Restrictions make Fourth of July campfires a no-go in these Colorado national forests |

Restrictions make Fourth of July campfires a no-go in these Colorado national forests

Dry, hot weather has prompted Stage I and Stage II fire restrictions throughout national forest land

Elizabeth Hernandez
The Denver Post
A banner informing people of the fire restrictions hangs in the roundabout in Basalt on June 28.
Anna Stonehouse/The Aspen Times

A Fourth of July spent swapping stories and s’mores around a roaring campfire is off the table for many revelers planning their festivities in Colorado’s fire-stricken national forest land.

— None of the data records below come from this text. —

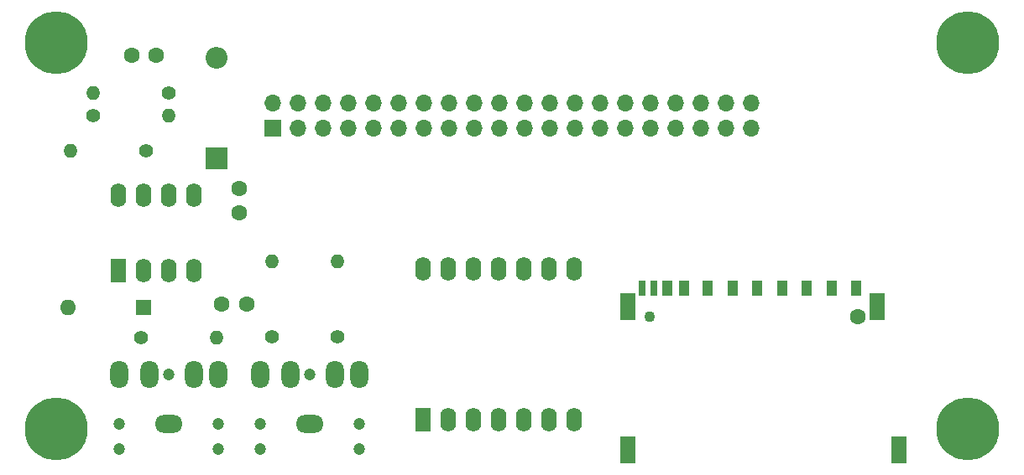
<source format=gts>
%TF.GenerationSoftware,KiCad,Pcbnew,(6.0.1)*%
%TF.CreationDate,2022-10-07T21:29:44-04:00*%
%TF.ProjectId,MOD-XIAO-RP2040-CPU,4d4f442d-5849-4414-9f2d-525032303430,rev?*%
%TF.SameCoordinates,Original*%
%TF.FileFunction,Soldermask,Top*%
%TF.FilePolarity,Negative*%
%FSLAX46Y46*%
G04 Gerber Fmt 4.6, Leading zero omitted, Abs format (unit mm)*
G04 Created by KiCad (PCBNEW (6.0.1)) date 2022-10-07 21:29:44*
%MOMM*%
%LPD*%
G01*
G04 APERTURE LIST*
%ADD10C,1.600000*%
%ADD11C,6.350000*%
%ADD12C,1.400000*%
%ADD13O,1.400000X1.400000*%
%ADD14R,1.600000X2.400000*%
%ADD15O,1.600000X2.400000*%
%ADD16C,1.200000*%
%ADD17O,1.800000X2.800000*%
%ADD18O,2.800000X1.800000*%
%ADD19R,2.200000X2.200000*%
%ADD20O,2.200000X2.200000*%
%ADD21R,1.600000X1.600000*%
%ADD22O,1.600000X1.600000*%
%ADD23R,1.700000X1.700000*%
%ADD24O,1.700000X1.700000*%
%ADD25C,1.100000*%
%ADD26R,1.000000X1.500000*%
%ADD27R,0.700000X1.500000*%
%ADD28R,1.500000X2.800000*%
G04 APERTURE END LIST*
D10*
%TO.C,C2*%
X110744000Y-70358000D03*
X113244000Y-70358000D03*
%TD*%
D11*
%TO.C,MTG1*%
X94000000Y-83000000D03*
%TD*%
D12*
%TO.C,R6*%
X105410000Y-49022000D03*
D13*
X97790000Y-49022000D03*
%TD*%
D14*
%TO.C,U1*%
X131064000Y-82042000D03*
D15*
X133604000Y-82042000D03*
X136144000Y-82042000D03*
X138684000Y-82042000D03*
X141224000Y-82042000D03*
X143764000Y-82042000D03*
X146304000Y-82042000D03*
X146304000Y-66802000D03*
X143764000Y-66802000D03*
X141224000Y-66802000D03*
X138684000Y-66802000D03*
X136144000Y-66802000D03*
X133604000Y-66802000D03*
X131064000Y-66802000D03*
%TD*%
D16*
%TO.C,J2*%
X100410000Y-82533998D03*
X105410000Y-77533998D03*
X110410000Y-85033998D03*
X100410000Y-85033998D03*
X110410000Y-82533998D03*
D17*
X100410000Y-77533998D03*
X103410000Y-77533998D03*
D18*
X105410000Y-82533998D03*
D17*
X110410000Y-77533998D03*
X107910000Y-77533998D03*
%TD*%
D19*
%TO.C,D1*%
X110236000Y-55626000D03*
D20*
X110236000Y-45466000D03*
%TD*%
D12*
%TO.C,R1*%
X102616000Y-73787000D03*
D13*
X110236000Y-73787000D03*
%TD*%
D11*
%TO.C,MTG3*%
X94000000Y-44000000D03*
%TD*%
D12*
%TO.C,R5*%
X122428000Y-73660000D03*
D13*
X122428000Y-66040000D03*
%TD*%
D12*
%TO.C,R4*%
X115824000Y-73660000D03*
D13*
X115824000Y-66040000D03*
%TD*%
D21*
%TO.C,D2*%
X102870000Y-70739000D03*
D22*
X95250000Y-70739000D03*
%TD*%
D10*
%TO.C,C3*%
X112522000Y-58694000D03*
X112522000Y-61194000D03*
%TD*%
D23*
%TO.C,J1*%
X115875000Y-52650000D03*
D24*
X115875000Y-50110000D03*
X118415000Y-52650000D03*
X118415000Y-50110000D03*
X120955000Y-52650000D03*
X120955000Y-50110000D03*
X123495000Y-52650000D03*
X123495000Y-50110000D03*
X126035000Y-52650000D03*
X126035000Y-50110000D03*
X128575000Y-52650000D03*
X128575000Y-50110000D03*
X131115000Y-52650000D03*
X131115000Y-50110000D03*
X133655000Y-52650000D03*
X133655000Y-50110000D03*
X136195000Y-52650000D03*
X136195000Y-50110000D03*
X138735000Y-52650000D03*
X138735000Y-50110000D03*
X141275000Y-52650000D03*
X141275000Y-50110000D03*
X143815000Y-52650000D03*
X143815000Y-50110000D03*
X146355000Y-52650000D03*
X146355000Y-50110000D03*
X148895000Y-52650000D03*
X148895000Y-50110000D03*
X151435000Y-52650000D03*
X151435000Y-50110000D03*
X153975000Y-52650000D03*
X153975000Y-50110000D03*
X156515000Y-52650000D03*
X156515000Y-50110000D03*
X159055000Y-52650000D03*
X159055000Y-50110000D03*
X161595000Y-52650000D03*
X161595000Y-50110000D03*
X164135000Y-52650000D03*
X164135000Y-50110000D03*
%TD*%
D25*
%TO.C,J3*%
X153886000Y-71628000D03*
D10*
X174886000Y-71628000D03*
D26*
X172266000Y-68828000D03*
X169766000Y-68828000D03*
X167266000Y-68828000D03*
X164766000Y-68828000D03*
X162266000Y-68828000D03*
X159766000Y-68828000D03*
X157346000Y-68828000D03*
X155646000Y-68828000D03*
X174766000Y-68828000D03*
D27*
X154306000Y-68828000D03*
X153166000Y-68828000D03*
D28*
X176836000Y-70628000D03*
X151736000Y-70628000D03*
X151736000Y-85128000D03*
X179036000Y-85128000D03*
%TD*%
D12*
%TO.C,R3*%
X97790000Y-51308000D03*
D13*
X105410000Y-51308000D03*
%TD*%
D12*
%TO.C,R2*%
X103124000Y-54864000D03*
D13*
X95504000Y-54864000D03*
%TD*%
D16*
%TO.C,J4*%
X124634000Y-82534000D03*
X114634000Y-82534000D03*
X119634000Y-77534000D03*
X124634000Y-85034000D03*
X114634000Y-85034000D03*
D17*
X114634000Y-77534000D03*
X117634000Y-77534000D03*
D18*
X119634000Y-82534000D03*
D17*
X124634000Y-77534000D03*
X122134000Y-77534000D03*
%TD*%
D10*
%TO.C,C1*%
X101620000Y-45212000D03*
X104120000Y-45212000D03*
%TD*%
D14*
%TO.C,U2*%
X100340000Y-67046000D03*
D15*
X102880000Y-67046000D03*
X105420000Y-67046000D03*
X107960000Y-67046000D03*
X107960000Y-59426000D03*
X105420000Y-59426000D03*
X102880000Y-59426000D03*
X100340000Y-59426000D03*
%TD*%
D11*
%TO.C,MTG2*%
X186000000Y-83000000D03*
%TD*%
%TO.C,MTG4*%
X186000000Y-44000000D03*
%TD*%
M02*

</source>
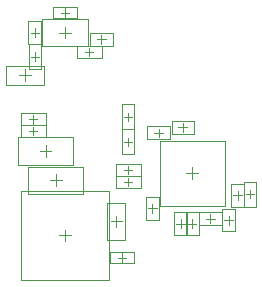
<source format=gbr>
%TF.GenerationSoftware,Altium Limited,Altium Designer,20.1.12 (249)*%
G04 Layer_Color=5220458*
%FSLAX45Y45*%
%MOMM*%
%TF.SameCoordinates,27206DED-D720-4121-B7EB-46A740E941A3*%
%TF.FilePolarity,Positive*%
%TF.FileFunction,Other,M16_-_Bottom_Courtyard*%
%TF.Part,Single*%
G01*
G75*
%TA.AperFunction,NonConductor*%
%ADD82C,0.05000*%
%ADD84C,0.10000*%
%ADD85C,0.01000*%
D82*
X802500Y2067500D02*
Y2167500D01*
X752500Y2117500D02*
X852500D01*
X607500Y2232499D02*
X997500D01*
X607500Y2002500D02*
X997500D01*
Y2232499D01*
X607500Y2002500D02*
Y2232499D01*
X424500Y776000D02*
X1175500D01*
X424500Y24000D02*
Y776000D01*
Y24000D02*
X1175500D01*
Y776000D01*
X750000Y400000D02*
X850000D01*
X800000Y350000D02*
Y450000D01*
D84*
X2152900Y652100D02*
Y712100D01*
Y1142900D01*
Y1202900D01*
X2092900D02*
X2152900D01*
X1662100D02*
X2092900D01*
X1602100D02*
X1662100D01*
X1602100Y1142900D02*
Y1202900D01*
Y712100D02*
Y1142900D01*
Y652100D02*
Y712100D01*
Y652100D02*
X1662100D01*
X2092900D01*
X2152900D01*
X1877500Y877500D02*
Y977500D01*
X1827500Y927500D02*
X1927500D01*
D85*
X302500Y1677500D02*
X622500D01*
Y1837500D01*
X302500D02*
X622500D01*
X302500Y1677500D02*
Y1837500D01*
X412500Y1757500D02*
X512500D01*
X462500Y1707500D02*
Y1807500D01*
X635000Y1232500D02*
Y1332500D01*
X425000Y1232500D02*
Y1332500D01*
X635000D01*
X425000Y1232500D02*
X635000D01*
X495000Y1282500D02*
X565000D01*
X530000Y1247500D02*
Y1317500D01*
X425000Y1332500D02*
Y1432500D01*
X635000Y1332500D02*
Y1432500D01*
X425000Y1332500D02*
X635000D01*
X425000Y1432500D02*
X635000D01*
X495000Y1382500D02*
X565000D01*
X530000Y1347500D02*
Y1417500D01*
X1297500Y1192500D02*
X1367500D01*
X1332500Y1157500D02*
Y1227500D01*
X1282500Y1087500D02*
Y1297500D01*
X1382500Y1087500D02*
Y1297500D01*
X1282500D02*
X1382500D01*
X1282500Y1087500D02*
X1382500D01*
X1297500Y1405000D02*
X1367500D01*
X1332500Y1370000D02*
Y1440000D01*
X1382500Y1300000D02*
Y1510000D01*
X1282500Y1300000D02*
Y1510000D01*
Y1300000D02*
X1382500D01*
X1282500Y1510000D02*
X1382500D01*
X2030000Y502500D02*
Y577500D01*
X1992500Y540000D02*
X2067500D01*
X1935000Y595000D02*
X2125000D01*
X1935000Y485000D02*
Y595000D01*
Y485000D02*
X2125000D01*
Y595000D01*
X1500000Y630000D02*
X1575000D01*
X1537500Y592500D02*
Y667500D01*
X1592500Y535000D02*
Y725000D01*
X1482500D02*
X1592500D01*
X1482500Y535000D02*
Y725000D01*
Y535000D02*
X1592500D01*
X2332500Y750000D02*
X2402500D01*
X2367500Y715000D02*
Y785000D01*
X2417500Y645000D02*
Y855000D01*
X2317500Y645000D02*
Y855000D01*
Y645000D02*
X2417500D01*
X2317500Y855000D02*
X2417500D01*
X2207501Y835000D02*
X2317500D01*
Y645000D02*
Y835000D01*
X2207501Y645000D02*
X2317500D01*
X2207501D02*
Y835000D01*
X2262500Y702500D02*
Y777500D01*
X2225000Y740000D02*
X2300000D01*
X2147500Y530000D02*
X2222500D01*
X2185000Y492500D02*
Y567500D01*
X2240000Y435000D02*
Y625000D01*
X2130000D02*
X2240000D01*
X2130000Y435000D02*
Y625000D01*
Y435000D02*
X2240000D01*
X1797500Y1277500D02*
Y1352500D01*
X1760000Y1315000D02*
X1835000D01*
X1702500Y1370000D02*
X1892500D01*
X1702500Y1260000D02*
Y1370000D01*
Y1260000D02*
X1892500D01*
Y1370000D01*
X1592500Y1230000D02*
Y1305000D01*
X1555000Y1267500D02*
X1630000D01*
X1497500Y1212500D02*
X1687500D01*
Y1322500D01*
X1497500D02*
X1687500D01*
X1497500Y1212500D02*
Y1322500D01*
X1005000Y1917500D02*
Y1987500D01*
X970000Y1952500D02*
X1040000D01*
X900000Y1902500D02*
X1110000D01*
X900000Y2002500D02*
X1110000D01*
X900000Y1902500D02*
Y2002500D01*
X1110000Y1902500D02*
Y2002500D01*
X512500Y1915000D02*
X582500D01*
X547500Y1880000D02*
Y1950000D01*
X497500Y1810000D02*
Y2020000D01*
X597500Y1810000D02*
Y2020000D01*
X497500D02*
X597500D01*
X497500Y1810000D02*
X597500D01*
X800000Y2252500D02*
Y2322500D01*
X765000Y2287500D02*
X835000D01*
X695000Y2237500D02*
X905000D01*
X695000Y2337500D02*
X905000D01*
X695000Y2237500D02*
Y2337500D01*
X905000Y2237500D02*
Y2337500D01*
X1107500Y2025000D02*
Y2100000D01*
X1070000Y2062500D02*
X1145000D01*
X1012500Y2117500D02*
X1202500D01*
X1012500Y2007500D02*
Y2117500D01*
Y2007500D02*
X1202500D01*
Y2117500D01*
X490000Y2022500D02*
X600000D01*
X490000D02*
Y2212500D01*
X600000D01*
Y2022500D02*
Y2212500D01*
X545000Y2080000D02*
Y2155000D01*
X507500Y2117500D02*
X582500D01*
X870001Y1000000D02*
Y1230000D01*
X400000Y1000000D02*
Y1230000D01*
X870001D01*
X400000Y1000000D02*
X870001D01*
X585000Y1115000D02*
X685000D01*
X635001Y1065000D02*
Y1165000D01*
X955000Y752500D02*
Y982500D01*
X485000Y752500D02*
Y982500D01*
X955000D01*
X485000Y752500D02*
X955000D01*
X670000Y867500D02*
X770000D01*
X720000Y817500D02*
Y917500D01*
X1335000Y917500D02*
Y987500D01*
X1300000Y952500D02*
X1370000D01*
X1230000Y1002500D02*
X1440000D01*
X1230000Y902500D02*
X1440000D01*
Y1002500D01*
X1230000Y902500D02*
Y1002500D01*
X1335000Y817500D02*
Y887500D01*
X1300000Y852500D02*
X1370000D01*
X1230000Y802500D02*
X1440000D01*
X1230000Y902500D02*
X1440000D01*
X1230000Y802500D02*
Y902500D01*
X1440000Y802500D02*
Y902500D01*
X1742500Y500000D02*
X1817500D01*
X1780000Y462500D02*
Y537500D01*
X1725000Y405000D02*
Y595000D01*
Y405000D02*
X1835000D01*
Y595000D01*
X1725000D02*
X1835000D01*
X1837501Y500000D02*
X1912501D01*
X1875001Y462500D02*
Y537500D01*
X1820001Y405000D02*
Y595000D01*
Y405000D02*
X1930000D01*
Y595000D01*
X1820001D02*
X1930000D01*
X1282500Y177500D02*
Y247500D01*
X1247500Y212500D02*
X1317500D01*
X1177500Y262500D02*
X1387500D01*
X1177500Y162500D02*
X1387500D01*
Y262500D01*
X1177500Y162500D02*
Y262500D01*
X1185000Y520000D02*
X1280000D01*
X1232500Y472500D02*
Y567500D01*
X1157500Y365000D02*
Y675000D01*
X1307500Y365000D02*
Y675000D01*
X1157500D02*
X1307500D01*
X1157500Y365000D02*
X1307500D01*
%TF.MD5,1bfff5c8ae1af59bb77d7e73c003ff4c*%
M02*

</source>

The state’s national forests have enacted strict fire restrictions heading into the holiday as about a dozen wildfires blaze trails across the state.

The White River National Forest, covering more than 2 million acres in popular destinations like Vail, Aspen and Dillon, is on Stage II fire restrictions. That means all outside fires including ones in established campgrounds are prohibited. Smoking is not allowed except within an enclosed vehicle or building and fireworks of any kind are banned.

Other national forest land that’s implemented strict Stage II fire restrictions include: Uncompahgre and Gunnison National Forests; the Leadville, Pikes Peak, South Park, and South Platte ranger districts of the Pike and San Isabel National Forests; and the San Juan National Forest, which was closed to all visitors earlier this year by the nearby 416 fire.

Other national forest land in the state has declared Stage I fire restrictions, including: the Arapaho and Roosevelt National Forests and Pawnee Grassland which include places like Boulder, Clear Creek, Grand, Jefferson Larimer and Park counties; and the Rio Grande National Forest in the southwest.